After a relatively short hike up and now having camp established, the goal is to breathe, sip water, and feel good. With the views of this proudly positioned camp it can at least aid in the task of feeling 100%. It looks in one direction northward over the impressive crest of the Andes Mountains, with glaciers pouring out of the high valleys. In another direction, is our next goal, Camp 3, 1,600’ above our current location. And in yet another, the top of Aconcagua, around 4,800’ above us.
As the summit draws closer, it is tough to just lay in the tent and let our bodies adjust to this unforgiving environment, but very key to our success. The team is strong, positive, and amped to be in one of the highest places in the world.
On The Map
One of the hardest things about climbing big mountains is managing your time. There are days when you have to hammer down, grab that pack, and head up. Today, thankfully, wasn’t one of those days.
Instead, we took a rest day here at Camp 1. More sun and light winds made it a pleasant day to be calm and quiet around camp, to catch up on stories from other team members, and continue our hydration.
We’ll be moving tomorrow, so a day to replenish and refuel before going higher was definitely appreciated. We will check in from Camp 2 tomorrow…until then, keep your fingers crossed for continued good weather!
RMI Guides Garrett Stevens, Ben Liken, and Nick Brown
On The Map
When you think about mountain climbing, it can generally conjure up images of folks heading up and out in the predawn hours, headlamps shining as they make their way higher. While we’ll get to experience that later in the trip, today’s mission was to get our luggage staged at chopper camp, roughly 18,000’ on Aconcagua.

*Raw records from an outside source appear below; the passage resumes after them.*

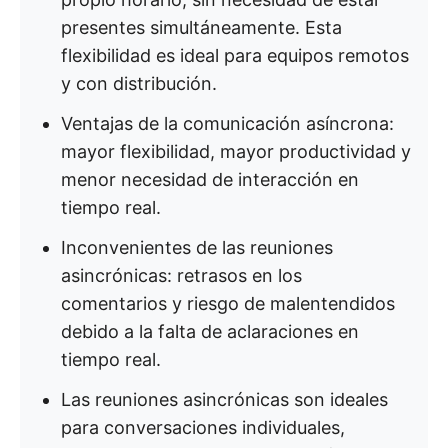
presentes simultáneamente. Esta
flexibilidad es ideal para equipos remotos
y con distribución.
Ventajas de la comunicación asíncrona:
mayor flexibilidad, mayor productividad y
menor necesidad de interacción en
tiempo real.
Inconvenientes de las reuniones
asincrónicas: retrasos en los
comentarios y riesgo de malentendidos
debido a la falta de aclaraciones en
tiempo real.
Las reuniones asincrónicas son ideales
para conversaciones individuales,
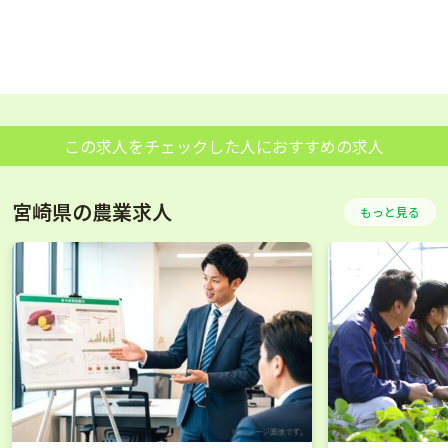
この求人をチェックした人におすすめの求人
宮崎県の農業求人
もっと見る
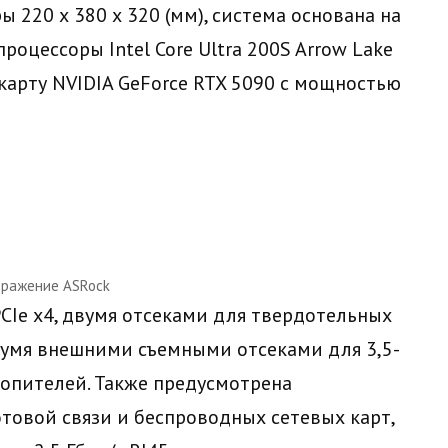
 220 х 380 х 320 (мм), система основана на
роцессоры Intel Core Ultra 200S Arrow Lake
карту NVIDIA GeForce RTX 5090 с мощностью
ражение ASRock
CIe x4, двумя отсеками для твердотельных
двумя внешними съемными отсеками для 3,5-
пителей. Также предусмотрена
товой связи и беспроводных сетевых карт,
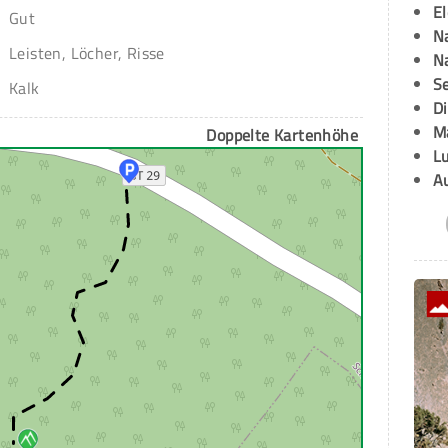
E
Gut
Na
Leisten, Löcher, Risse
Na
Se
Kalk
D
M
Doppelte Kartenhöhe
L
A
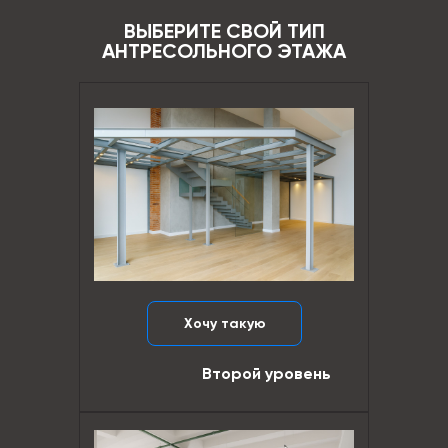
ВЫБЕРИТЕ СВОЙ ТИП
АНТРЕСОЛЬНОГО ЭТАЖА
Хочу такую
Второй уровень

We woke to more clear blue skies and absolutely still air. This rare combination on Aconcagua is something to savor, which we did as we departed camp at the civilized hour of 9 am and made our way up and over Ameghino Col and around towards Camp 2.
In very short order the team pulled into camp with our kits, got the gear stashed, and headed back to the comfort of our tents at Camp 1. We are currently sitting inside, trying to avoid the intense UV that is beating down out there.
This afternoon is the start of a nice long rest period for us, as we will be chilling here for the remainder of today and all of tomorrow. We’ll check back in later!